Keseimbangan pembangunan wilayah perkotaan dan perdesaan dapat diwujudkan dengan memberikan kesempatan kepada perdesaan untuk berkembang melalui alokasi dana desa yang digelontorkan oleh pemerintah pusat.
Pada dasarnya, selama ini pembangunan perdesaan terhambat salah satunya dikarenakan unsur pembiayaan pembangunan perdesaan yang masih minim.
Dana desa tersebut diberikan sebagai modal bagi perdesaan untuk mengembangkan wilayahnya dengan kewenangan pengelolaan dan pengaturannya diberikan kepada pemerintah/perangkat desa untuk menentukan prioritas pembangunan masing-masing desa.
Permasalahan dan potensi yang dimiliki antara satu desa dengan desa lainnya tentu berbeda. Pemberian kewenangan terhadap desa untuk mengatur wilayahnya sendiri merupakan wujud implementasi dari proses desentralisasi di negara ini.
Kerangka besar pemberian dana desa diharapkan dapat menyediakan dan/atau meningkatkan akses terhadap masyarakat desa terhadap sumber daya lokal dan pengentasan dari kemiskinan.
Akses yang disediakan tentunya mengacu pada dua objek pembangunan yang harus diperhatikan, yaitu objek fisik sebagai tempat pembangunan dan objek manusia sebagai aktor pembangunan.
Memperhatikan hal tersebut, penyediaan akses perdesaan dapat melalui pengembangan dan peningkatan infrastruktur dasar kawasan perdesaan, pengembangan ekonomi lokal, dan pemberdayaan masyarakat lokal. Ketiganya mempunyai keterkaitan untuk pembangunan wilayah perdesaaan.
Pengembangan infrastruktur dasar perdesaan sebagai bentuk fasilitasi terhadap kebutuhan masyarakat desa yang diharapkan dapat memenuhi kapasitas akses masyarakat terhadap pelayanan dasar sehingga mewujudkan kualitas hidup yang lebih baik.
Selain itu, peningkatan infrastruktur dasar digunakan sebagai investasi awal guna membangkitkan aktivitas ekonomi perdesaan.
Ekonomi wilayah dapat tumbuh dan berkembang karena adanya potensi dasar lokal dan fasilitas penunjang kapasitas perekonomian.
Setiap desa diharapkan mampu mengetahui potensi sektor ekonomi basis yang dapat ditumbuh-kembangkan di masing-masing wilayahnya.
Sektor basis ini dapat berupa sektor primer, sekunder, dan tersier.
Sebagian besar perdesaan di Indonesia masih memanfaatkan sektor primer, berupa pertanian, untuk menggerakkan perekonomiannya.

--- Bagian Data ---
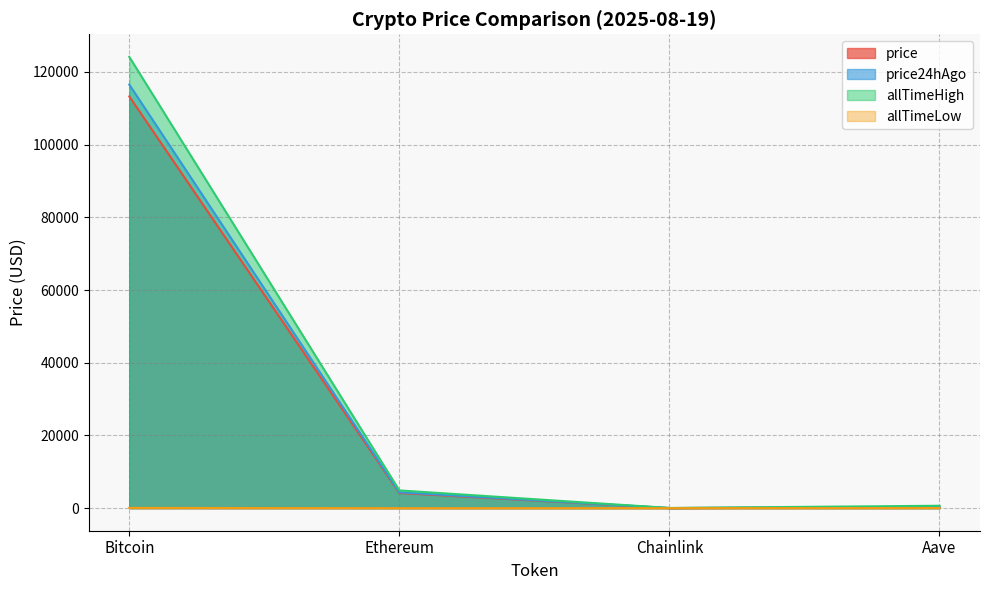

Which series changed the most between Ethereum and Chainlink?

allTimeHigh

--- Tugas yang Dikerjakan ---
- 1) Ketik ulang bagian kutipan tentang dana desa antara "Memperhatikan hal tersebut, penyediaan" dan "di masing-masing wilayahnya.", termasuk kedua batas itu.
- 2) Jawab pertanyaan berikut berdasarkan kutipan tentang dana desa.
(a) Kepada siapa kewenangan pengelolaan dan pengaturan dana desa diberikan?
(b) Apa dua objek pembangunan yang harus diperhatikan?
(c) Sektor apa yang masih dimanfaatkan sebagian besar perdesaan di Indonesia untuk menggerakkan perekonomiannya?

--- Jawaban Latihan ---
- 1)
Memperhatikan hal tersebut, penyediaan akses perdesaan dapat melalui pengembangan dan peningkatan infrastruktur dasar kawasan perdesaan, pengembangan ekonomi lokal, dan pemberdayaan masyarakat lokal. Ketiganya mempunyai keterkaitan untuk pembangunan wilayah perdesaaan.
Pengembangan infrastruktur dasar perdesaan sebagai bentuk fasilitasi terhadap kebutuhan masyarakat desa yang diharapkan dapat memenuhi kapasitas akses masyarakat terhadap pelayanan dasar sehingga mewujudkan kualitas hidup yang lebih baik.
Selain itu, peningkatan infrastruktur dasar digunakan sebagai investasi awal guna membangkitkan aktivitas ekonomi perdesaan.
Ekonomi wilayah dapat tumbuh dan berkembang karena adanya potensi dasar lokal dan fasilitas penunjang kapasitas perekonomian.
Setiap desa diharapkan mampu mengetahui potensi sektor ekonomi basis yang dapat ditumbuh-kembangkan di masing-masing wilayahnya.

- 2)
(a) Kepada pemerintah/perangkat desa.
(b) Objek fisik sebagai tempat pembangunan dan objek manusia sebagai aktor pembangunan.
(c) Sektor primer, berupa pertanian.